A particularly bad hurricane season – as well as the earthquake in Mexico and wildfires in California – has cut into many medtech and biotech companies’ expected sales.
Medtronic said its non-GAAP net earnings would be hit by up to $250m in 2018’s fiscal second quarter ending October 27, after four facilities in Puerto Rico were damaged by hurricane Maria. This equates to around 3.7% of expected quarterly sales, according to Morgan Stanley analysts. Effects beyond the second quarter were hard to predict, the company added.
Quest Diagnostics was affected to a lesser degree, saying it expected its third-quarter revenues to be down 1.5% owing to operations in Florida and Texas being hit by Irma and Harvey. The company also put part of the blame on the earthquake in Mexico. Quest expects full-year 2017 revenues of around $7.7bn.

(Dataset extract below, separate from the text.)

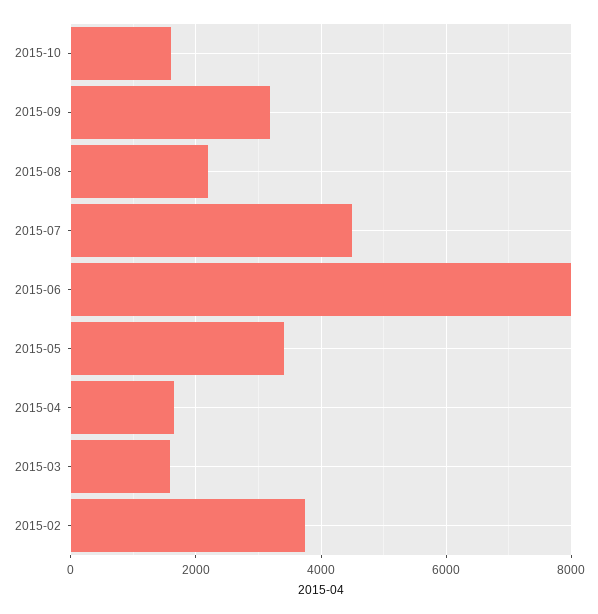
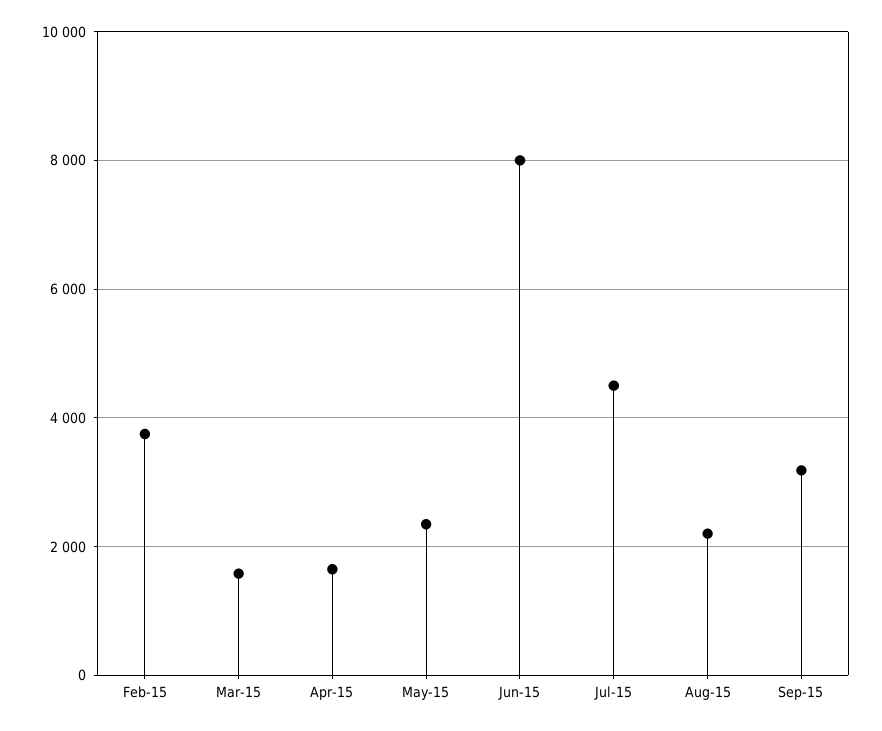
2015-10: 1600 -> none
2015-05: 3400 -> 2400

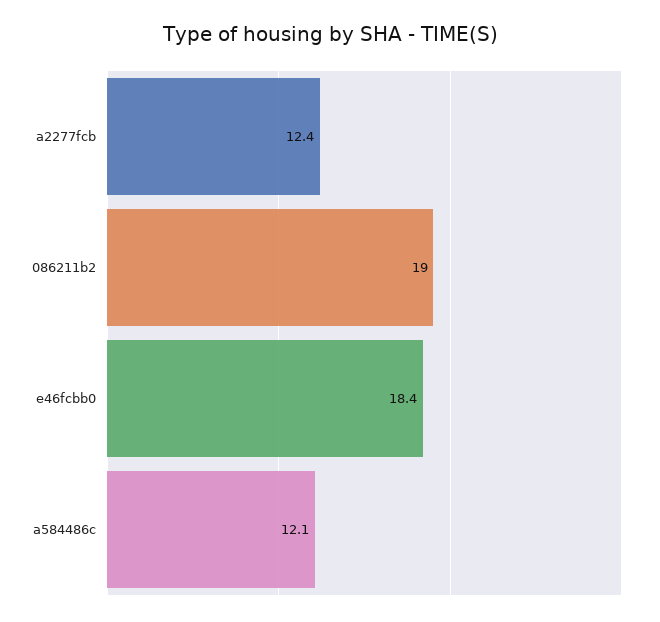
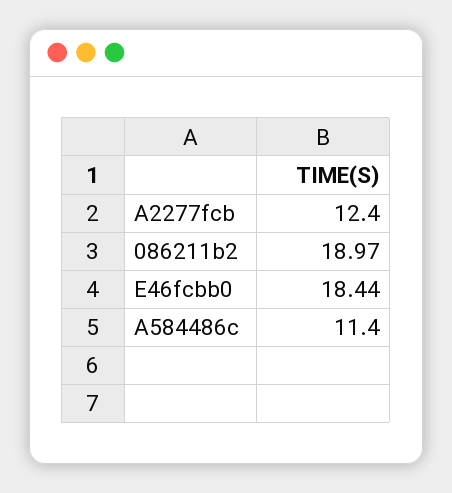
a584486c: 12.1 -> 11.4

The orthopaedics company Exactech also had to adjust its guidance for the third quarter as a result of hurricanes Harvey and Irma. It said that, though its facilities were undamaged, $1.2m would be wiped off its expected third-quarter sales across Florida, Texas, Georgia and the Carolinas as surgeons in the affected states postponed operations. Its worldwide third-quarter revenues will now come in at around $61.4m.
Puerto Rico is a major manufacturing site for pharmaceuticals, as well as medical devices. Prescription drugs were Puerto Rico’s largest export last year, comprising 72% of the island’s exports and worth $14.5bn.
Naturally several big pharma companies have facilities on the island, including Pfizer, Bristol-Myers Squibb and Lilly. But if these groups expect future earnings to be affected by Maria or any other natural disasters they are not saying.
Baxter said three sites in Puerto Rico had sustained minimal structural damage from hurricane Maria, and production had been interrupted for up to a week. Two of Pfizer’s three sites and one of Bristol-Myers’s three had been hit. But none of these companies was willing to put a figure on the possible impact of the storms on the top line.
Analysts were no more willing to make a concrete call. Leerink said yesterday that fluctuations in the demand for drugs could be substantial in hurricanes, particularly when densely populated areas suffered power cuts and damaged transport infrastructure. “This effect could certainly contribute to some softness in reported domestic sales for the quarter, which may result in somewhat soft results in the period,” the analysts wrote.
Companies with significant sales from non-US markets, however, ought to see favourable exchange rates that would be more than enough to offset the hurricane effects on domestic sales, they wrote.
It is not clear that medtech companies will be worse affected than pharma groups by the 2017 hurricane season. But they do seem to have been more open about the potential consequences.